▶ _JOB_
Give back only the lines from the one with "wire [31:0] B;" through the last line of the data, exactly as they appear.

▶ _TASK DATA_
===============
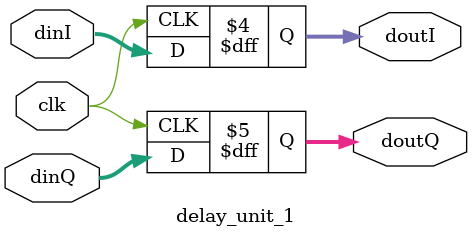
<source format=v>
`timescale 1ns / 1ps


module delay_unit_1(clk, dinI, dinQ, doutI, doutQ);
    input clk;    
    input signed [17:0] dinI, dinQ;
    output reg signed [17:0] doutI = 0;
    output reg signed [17:0] doutQ = 0;
         
    always @(posedge clk)
        begin
        doutI <=dinI;
        doutQ <=dinQ;
        end      
endmodule

</source>
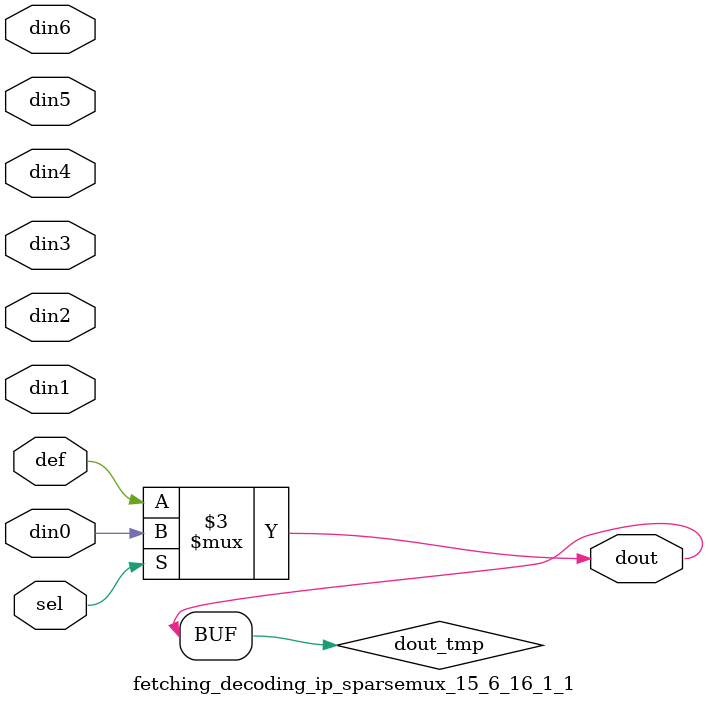
<source format=v>
`timescale 1ns / 1ps

module fetching_decoding_ip_sparsemux_15_6_16_1_1 (din0,din1,din2,din3,din4,din5,din6,def,sel,dout);

parameter din0_WIDTH = 1;

parameter din1_WIDTH = 1;

parameter din2_WIDTH = 1;

parameter din3_WIDTH = 1;

parameter din4_WIDTH = 1;

parameter din5_WIDTH = 1;

parameter din6_WIDTH = 1;

parameter def_WIDTH = 1;
parameter sel_WIDTH = 1;
parameter dout_WIDTH = 1;

parameter [sel_WIDTH-1:0] CASE0 = 1;

parameter [sel_WIDTH-1:0] CASE1 = 1;

parameter [sel_WIDTH-1:0] CASE2 = 1;

parameter [sel_WIDTH-1:0] CASE3 = 1;

parameter [sel_WIDTH-1:0] CASE4 = 1;

parameter [sel_WIDTH-1:0] CASE5 = 1;

parameter [sel_WIDTH-1:0] CASE6 = 1;

parameter ID = 1;
parameter NUM_STAGE = 1;



input [din0_WIDTH-1:0] din0;

input [din1_WIDTH-1:0] din1;

input [din2_WIDTH-1:0] din2;

input [din3_WIDTH-1:0] din3;

input [din4_WIDTH-1:0] din4;

input [din5_WIDTH-1:0] din5;

input [din6_WIDTH-1:0] din6;

input [def_WIDTH-1:0] def;
input [sel_WIDTH-1:0] sel;

output [dout_WIDTH-1:0] dout;



reg [dout_WIDTH-1:0] dout_tmp;


always @ (*) begin
(* parallel_case *) case (sel)
    
    CASE0 : dout_tmp = din0;
    
    CASE1 : dout_tmp = din1;
    
    CASE2 : dout_tmp = din2;
    
    CASE3 : dout_tmp = din3;
    
    CASE4 : dout_tmp = din4;
    
    CASE5 : dout_tmp = din5;
    
    CASE6 : dout_tmp = din6;
    
    default : dout_tmp = def;
endcase
end


assign dout = dout_tmp;



endmodule

</source>
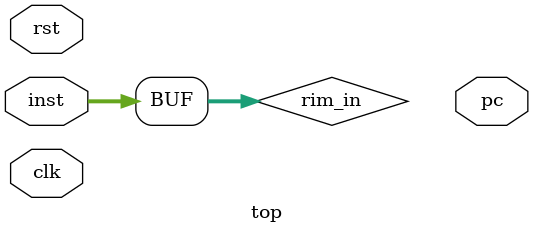
<source format=v>
module top(
        input clk,
        input rst,
        input [31:0] inst,
        output [31:0] pc
    );
    wire [4:0] waddr;
    wire [31:0] wdata;
    wire wen;
    wire [4:0] raddr;
    wire [31:0] rdata;
    RegisterFile #(5, 32) R (
                     .clk(clk),
                     .waddr(waddr),
                     .wdata(wdata),
                     .wen(wen),
                     .raddr(raddr),
                     .rdata(rdata)
                 );

    wire [31:0] rpc_in;
    wire [31:0] rpc_out;
    Reg #(32, 32'h80000000) rpc (clk, rst, rpc_in, rpc_out, 1'b1);

    wire [31:0] rim_in;
    wire [31:0] rim_out;
    Reg #(32, 32'b0) rim (clk, rst, rim_in, rim_out, 1'b1);
    assign rim_in = inst;

    wire [6:0] opcode;
    wire [6:0] funct7;
    wire [2:0] funct3;
    wire [31:0] imm;
    wire [4:0] rs1;
    wire [4:0] rs2;
    wire [4:0] rd;
    Decode decode (inst, opcode, funct7, funct3, imm, rs1, rs2, rd);


    wire [31:0] A;
    wire [31:0] B;
    wire [31:0] S;
    ALU alu (A, B, funct3, S);




endmodule

</source>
===============
▶ _ANSWER FOR THIS EXERCISE_
    wire [31:0] B;
    wire [31:0] S;
    ALU alu (A, B, funct3, S);




endmodule

</source>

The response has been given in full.